I’ve added a way to dynamically enable and disable the ASan runtime checks. Instrumentation that maintains shadow memory coherency still runs, but there is now a branch over load and store checking. In this way, ASan is now “dormant”, waiting until it should begin checking again. You can enable and disable dormant mode with a runtime call multiple times in the program. The inclusion of this feature is opt in with a compiler flag. This means you don’t get the extra overhead of a branch check if you don’t need dormant ASan.
Use Case
Sometimes you are running code for lengthy periods of time before reaching a crash/known bug. The overhead of ASan can be annoying during this time, as the checks won’t result in anything new found. This can especially be annoying in real time applications, as the user experience can become much worse. And you are already debugging- you don’t need another reason to be in a bad mood. With dormant ASan, you can pass -asan-dormant when you compile, and place a __asan_set_dormant(true) call before the code that experiences the crash is run. You now have much less performance overhead while the program progresses.
Example
I compiled FFmpeg without sanitizers, with ASan, and with dormant ASan. ASan took around 3.5 times longer to convert a video from MP4 to AVI compared to without sanitizers. With dormant ASan, it was closer to 1.8 times. This is quite a significant performance increase!
Implementation Details
I have a pull request draft here
Its currently a draft. There are perhaps some more areas I can add dormancy checks to, and I haven’t written any proper tests yet. There may also be places where comments could be added or variables renamed to make it easier to understand for a fresh pair of eyes. Please give me your thoughts on this matter!

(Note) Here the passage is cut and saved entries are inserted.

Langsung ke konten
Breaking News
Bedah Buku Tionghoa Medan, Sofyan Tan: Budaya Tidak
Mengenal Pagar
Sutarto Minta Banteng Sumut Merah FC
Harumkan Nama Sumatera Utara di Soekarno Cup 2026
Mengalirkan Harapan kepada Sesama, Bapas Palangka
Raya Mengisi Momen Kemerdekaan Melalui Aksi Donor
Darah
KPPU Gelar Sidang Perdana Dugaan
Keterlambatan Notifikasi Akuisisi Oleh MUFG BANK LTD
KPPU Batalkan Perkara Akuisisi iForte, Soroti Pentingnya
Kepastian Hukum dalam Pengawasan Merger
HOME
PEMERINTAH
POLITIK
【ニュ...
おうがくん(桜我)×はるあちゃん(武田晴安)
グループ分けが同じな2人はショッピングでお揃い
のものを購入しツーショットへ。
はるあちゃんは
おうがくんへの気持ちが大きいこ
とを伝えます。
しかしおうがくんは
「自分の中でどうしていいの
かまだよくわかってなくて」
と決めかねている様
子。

My hypothesis is that if we assume that loads typically dominate, a “store only” mode might also be interesting and could in some cases also get close to the “dormant” mode in performance.

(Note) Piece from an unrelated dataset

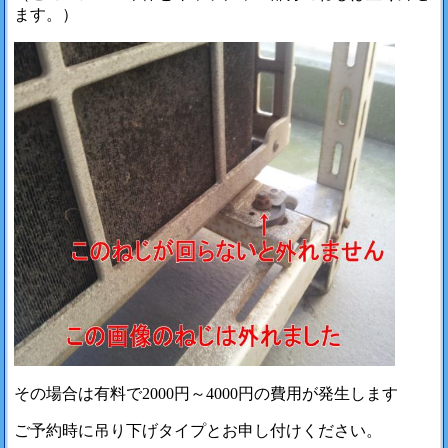
ます。）
その場合は有料で2000円～4000円の費用が発生します
ご予約時に吊り下げタイプとお申し付けください。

It would be feasible to split the single global into one for loads and one for stores. More functions could then be added to control them separately or together. It would be a bit messier of a change, as I currently don’t have to check what type of instruction is being instrumented before adding the code to skip past it. If its useful though, it may be worth adding. From [RFC] Overflow Idiom Exclusion, its clear that there is interest in adding more levers for users to play with.
Up to you. I think if it complicates things, I’d err on the side of keeping it simpler. There is also -mllvm -asan-instrument-reads=false which can probably achieve something like that with your current proposal, but obviously won’t allow to switch between modes arbitrarily.
The overhead is always less than running all the checks, though it fluctuated a bit on the tests. On larger programs like FFmpeg it seems to settle to around about 0.52 the overhead.
I realize I hadn’t used branch weights in my patch. By adding branch weights to make the dormant path more likely, the results are much better.
Once again, the tests run in dormant mode were left dormant for the entire runtime.
I’d like to see independent benchmarks. -fno-sanitize=address and __attribute__((no_sanitize("address"))) are indeed useful options.
I wonder whether “dormant” is accurate. This is more like activation/deactivation of memory load instrumentation.
Allocator and various __asan_* APIs are still working. We would unlikely allow this niche feature to add a condition to the runtime functions (overhead, even if minor).